利用半導體光放大器來穩定主動諧波鎖模光纖雷射之研究

Abstract

在本論文中我們同時從實驗及理論上研究了主動諧波鎖模光纖雷射及其加上半導體光放大器後之穩定效果。在實驗上我們利用極化分光器結合極化光纖迴路與非極化光纖分支構成一個對偏振態不敏感的雷射共振腔，再藉由半導體光放大器來穩定脈衝振幅的擾動，得到在重複率為2.5GHz及10GHz時，脈衝寬度分別為21.63ps、12.98ps之光脈衝序列，平均功率約為0.4mW，超模抑制率可穩定保持超過54dB以上。在理論上我們則是利用由變分法所求得之脈衝參數演化方程式來模擬此雷射系統，從模擬中能夠證實半導體光放大器確實對超模的抑制有其貢獻，並能得到穩定脈衝輸出的結果。
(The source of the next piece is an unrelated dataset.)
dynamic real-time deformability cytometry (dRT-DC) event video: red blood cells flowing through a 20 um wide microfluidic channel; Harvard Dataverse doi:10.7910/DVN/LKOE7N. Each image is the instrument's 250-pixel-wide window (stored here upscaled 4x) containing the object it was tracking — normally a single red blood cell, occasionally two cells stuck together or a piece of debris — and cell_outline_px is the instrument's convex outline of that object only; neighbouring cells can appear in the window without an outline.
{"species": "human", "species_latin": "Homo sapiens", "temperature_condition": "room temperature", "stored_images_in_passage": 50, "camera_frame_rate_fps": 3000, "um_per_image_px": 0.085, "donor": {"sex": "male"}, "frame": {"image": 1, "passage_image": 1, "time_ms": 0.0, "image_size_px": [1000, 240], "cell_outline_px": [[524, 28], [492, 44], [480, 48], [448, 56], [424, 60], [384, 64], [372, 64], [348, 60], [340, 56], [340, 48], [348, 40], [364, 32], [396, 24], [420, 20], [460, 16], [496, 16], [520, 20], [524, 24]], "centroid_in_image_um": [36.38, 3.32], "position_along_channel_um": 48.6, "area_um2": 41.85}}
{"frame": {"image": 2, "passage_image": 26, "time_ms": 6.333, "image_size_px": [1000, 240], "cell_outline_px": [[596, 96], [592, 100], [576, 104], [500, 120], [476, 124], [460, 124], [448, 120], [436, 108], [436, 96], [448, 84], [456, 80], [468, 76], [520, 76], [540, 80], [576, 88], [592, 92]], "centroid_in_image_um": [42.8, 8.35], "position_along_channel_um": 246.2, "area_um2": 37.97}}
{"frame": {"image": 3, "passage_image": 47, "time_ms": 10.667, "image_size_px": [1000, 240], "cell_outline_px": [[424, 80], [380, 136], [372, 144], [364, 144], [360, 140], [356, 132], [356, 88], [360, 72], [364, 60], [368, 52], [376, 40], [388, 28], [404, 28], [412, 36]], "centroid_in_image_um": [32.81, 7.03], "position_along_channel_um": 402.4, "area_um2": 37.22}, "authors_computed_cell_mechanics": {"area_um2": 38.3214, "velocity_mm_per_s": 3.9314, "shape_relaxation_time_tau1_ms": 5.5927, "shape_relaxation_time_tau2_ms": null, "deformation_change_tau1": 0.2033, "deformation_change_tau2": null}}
In the thesis we study an active harmonic mode-locked fiber laser stabilized by a semiconductor optical amplifier both experimentally and theoretically. In the experimental side, we construct a polarization insensitive fiber laser by using a polarization beam splitter to combine a PM-fiber loop with a Non-PM fiber Branch, and by placing a SOA in the cavity for stabilizing the pulse fluctuations. We obtain periodic pulse trains with 21.63ps and 12.98ps pulsewidth respectively at 2.5GHz and 10GHz repetition rates. The average output power is 0.4mW and the super-mode suppression ratio is above 54dB. In the theoretical side, we have simulated the fiber laser by solving the evolution equations of the pulse parameters derived from a variational method. From our simulation we confirm that the SOA indeed can suppress super-mode noises and help to produce stable laser pulse outputs.